Wettlauf mit dem Tod

Das Gesundheitswesen in Italien befindet sich in desaströsem Zustand

  • Wolf H. Wagner, Florenz
  • Lesedauer: 3 Min.

Mirella O., italienische Krankenschwester in Savona, hätte vielleicht nicht sterben müssen. Die 58-Jährige fühlte ein Unwohlsein, Kreislaufschwierigkeiten und wurde von ihrem Hausarzt an einen Spezialisten überwiesen. Monatelang musste sie auf einen Diagnostiktermin warten, schließlich wurde eine Vorstellung bei einem Kardiochirurgen vereinbart. Und abgesagt. Anfang Januar sollte sie erneut vorgestellt werden. Doch an jenem Donnerstag rief die Abteilung aus dem Krankenhaus San Martino in Genua an und erklärte, der Arzt sei krank, ein Ersatz nicht da. Um 13 Uhr hätte die Patientin sich vorstellen sollen, um 10.30 Uhr fand Ehemann Luigi sie zu Hause auf dem Boden liegend vor, jegliche Wiederbelebungsversuche waren vergeblich. Tage zuvor noch hatte Mirella in sozialen Medien geschrieben, sie fühle sich »wie eine Nichtigkeit behandelt«.

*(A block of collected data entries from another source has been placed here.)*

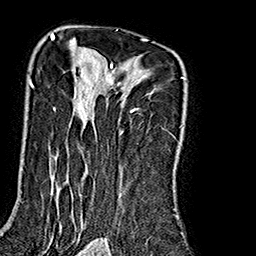
Breast MRI (dynamic contrast-enhanced), one axial slice. Cropped to one breast. Dynamic contrast-enhanced series, time point 2 of 7 at this slice position (early post-contrast). 1.5 T. TE 2.7 ms, TR 5.1 ms. 1 mm slice thickness. 256 × 256 image matrix, field of view 178 × 178 mm. Female patient.
Outlined on this slice (semi-automatic segmentation, software-assisted and operator-edited):
- enhancing-tissue mask used for the functional tumour volume (all voxels passing the contrast-enhancement thresholds inside the analysis volume; usually the tumour): bounding box [x1, y1, x2, y2] px = [30, 35, 185, 229]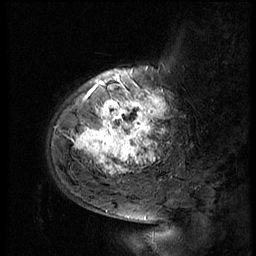
Breast MRI (dynamic contrast-enhanced), one sagittal slice; 3 images stored at this slice position (order not interpretable as contrast timing); 1.5 T; TE 4.2 ms, TR 9 ms; 256 × 256 image matrix. Female patient, age 51 years. Case-level facts recorded for this patient, not image findings: setting: breast cancer imaged before/during neoadjuvant chemotherapy; receptor status: triple-negative.
Annotated regions visible in this slice (semi-automatically segmented with operator editing):
- analysis volume of interest (the breast-tissue region the enhancement analysis was run in; not a lesion): bounding box (x1, y1, x2, y2) in pixels: (52, 66, 183, 179)
- tumour enhancement mask (voxels above the 140 % enhancement threshold inside the analysis volume of interest): (74, 82, 166, 173)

Fühlt man sich in Italien krank, führt der erste Weg zum Basisarzt. Der stellt die Erstdiagnose und überweist den Patienten an Spezialisten sowie zur Labordiagnostik. Eigene Labors - wie in deutschen Praxen üblich - existieren nicht. Die diagnostischen Abteilungen sind an örtliche Kliniken angegliedert, die Terminvergabe erfolgt über die zentrale Anmeldung. Auf eine Blutuntersuchung muss man mehrere Wochen warten. Termine für Spezialdiagnostiken wie Röntgen, CT oder MRT liegen in der Regel in noch weiterer Ferne. Die durchschnittliche Wartezeit für eine Mammografie beträgt 13 Monate, auf eine Koloskopie muss man ein Jahr warten. Ähnlich lange warten die Patienten auf Vorstellungen bei Fachärzten. Einen Termin beim Augenarzt erhält man selten vor Ablauf eines halben Jahres. Auch Untersuchungen bei Krebsverdacht kann man frühestens nach zwölf Monaten bekommen, ähnlich verhält es sich in der Neurologie und allgemeinen Chirurgie.

Zudem ist die medizinische Versorgung auch regional deutlich unterschiedlich. In den reicheren Regionen des Nordens sind die Wartzeiten kürzer als im Zentrum oder dem armen Mezzogiorno. In der Folge holen Verwandte ihre kranken Angehörigen in Regionen, in denen eine bessere Versorgung angeboten wird. Alternativ reisen Patienten auch zu von ihrem Wohnort entfernten Krankenhäusern und fordern dort ärztliche Versorgung an. Die ihnen auch gewährt werden muss, andernfalls macht sich die Einrichtung der unterlassenen Hilfeleistung schuldig.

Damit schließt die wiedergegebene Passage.